Results We found an increase in circulating CD14CD16 inflammatory monocytes in patients with sarcoidosis, and identified a population of interleukin 10 producing monocytes in patients and controls after LPS stimulation. Monocytes from sarcoidosis patients have reduced capacity to produce IL-10 after LPS stimulation compared to control (6.37% vs 11.71% of total monocytes, p<0.001, Abstract S109 figure 1A); but addition of NKT cells improved this capacity (6.37% to 9.13%, p<0.001, Abstract S109 figure 1B). We then questioned the role of IL10-producing monocytes and show (with mixed lymphocyte reaction and CFSE assays) that these cells suppress T cell proliferation (p<0.001, Abstract S109 figure 1C).
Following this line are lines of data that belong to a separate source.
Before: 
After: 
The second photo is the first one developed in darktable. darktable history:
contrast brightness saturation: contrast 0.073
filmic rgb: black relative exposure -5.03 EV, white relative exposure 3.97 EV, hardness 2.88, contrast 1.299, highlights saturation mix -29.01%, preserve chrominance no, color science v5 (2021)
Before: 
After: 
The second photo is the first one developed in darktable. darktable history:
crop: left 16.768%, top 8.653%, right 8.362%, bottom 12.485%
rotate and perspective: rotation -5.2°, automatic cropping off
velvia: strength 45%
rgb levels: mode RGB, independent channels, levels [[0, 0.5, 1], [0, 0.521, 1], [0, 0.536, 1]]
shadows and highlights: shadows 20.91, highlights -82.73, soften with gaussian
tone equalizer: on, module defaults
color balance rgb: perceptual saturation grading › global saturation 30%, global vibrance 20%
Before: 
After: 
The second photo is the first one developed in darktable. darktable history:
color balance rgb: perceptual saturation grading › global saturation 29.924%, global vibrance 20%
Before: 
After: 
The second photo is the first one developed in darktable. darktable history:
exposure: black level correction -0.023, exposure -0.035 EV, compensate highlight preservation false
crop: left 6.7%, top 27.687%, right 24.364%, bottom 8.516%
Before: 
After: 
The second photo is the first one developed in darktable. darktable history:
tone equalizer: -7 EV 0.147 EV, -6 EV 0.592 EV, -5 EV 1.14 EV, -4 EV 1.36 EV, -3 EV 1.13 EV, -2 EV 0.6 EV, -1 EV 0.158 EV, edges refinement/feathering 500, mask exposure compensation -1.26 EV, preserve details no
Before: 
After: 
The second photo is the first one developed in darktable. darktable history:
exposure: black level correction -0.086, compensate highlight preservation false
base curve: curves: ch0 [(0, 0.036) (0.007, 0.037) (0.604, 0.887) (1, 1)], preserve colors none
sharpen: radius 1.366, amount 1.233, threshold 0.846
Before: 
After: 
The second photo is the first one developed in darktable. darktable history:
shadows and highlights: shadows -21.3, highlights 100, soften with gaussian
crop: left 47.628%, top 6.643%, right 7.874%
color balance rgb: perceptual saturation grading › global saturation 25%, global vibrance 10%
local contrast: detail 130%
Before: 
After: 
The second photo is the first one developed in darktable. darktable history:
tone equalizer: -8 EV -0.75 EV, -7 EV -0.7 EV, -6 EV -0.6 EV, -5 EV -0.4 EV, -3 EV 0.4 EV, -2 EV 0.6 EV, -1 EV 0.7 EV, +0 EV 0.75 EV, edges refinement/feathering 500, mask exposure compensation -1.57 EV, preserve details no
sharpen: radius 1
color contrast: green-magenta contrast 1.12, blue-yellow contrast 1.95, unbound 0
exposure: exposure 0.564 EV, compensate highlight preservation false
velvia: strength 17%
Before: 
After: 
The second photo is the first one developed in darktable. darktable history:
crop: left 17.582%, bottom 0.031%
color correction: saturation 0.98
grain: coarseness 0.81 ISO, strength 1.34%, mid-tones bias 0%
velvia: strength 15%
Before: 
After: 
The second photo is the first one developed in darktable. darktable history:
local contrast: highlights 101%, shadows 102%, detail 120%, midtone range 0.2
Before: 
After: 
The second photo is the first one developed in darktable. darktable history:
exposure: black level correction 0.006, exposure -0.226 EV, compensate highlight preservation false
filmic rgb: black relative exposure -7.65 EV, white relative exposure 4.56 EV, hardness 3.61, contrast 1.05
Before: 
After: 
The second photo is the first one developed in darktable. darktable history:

Conclusions Our data show that sarcoidosis patients have increased inflammatory monocytes but a reduced IL-10-producing, T cell suppressing subset. NKTcells were able to interact with monocytes in vitro and increased IL-10 production by monocytes. These previously unrecognised findings, both in monocyte-NKT cross talk and in sarcoidosis immunobiology, suggest that one consequence of NKT deficiency in sarcoidosis is abnormal monocyte function with resultant loss in control of T cell proliferation. This reveals a potential new pathway of pathogenesis in sarcoidosis.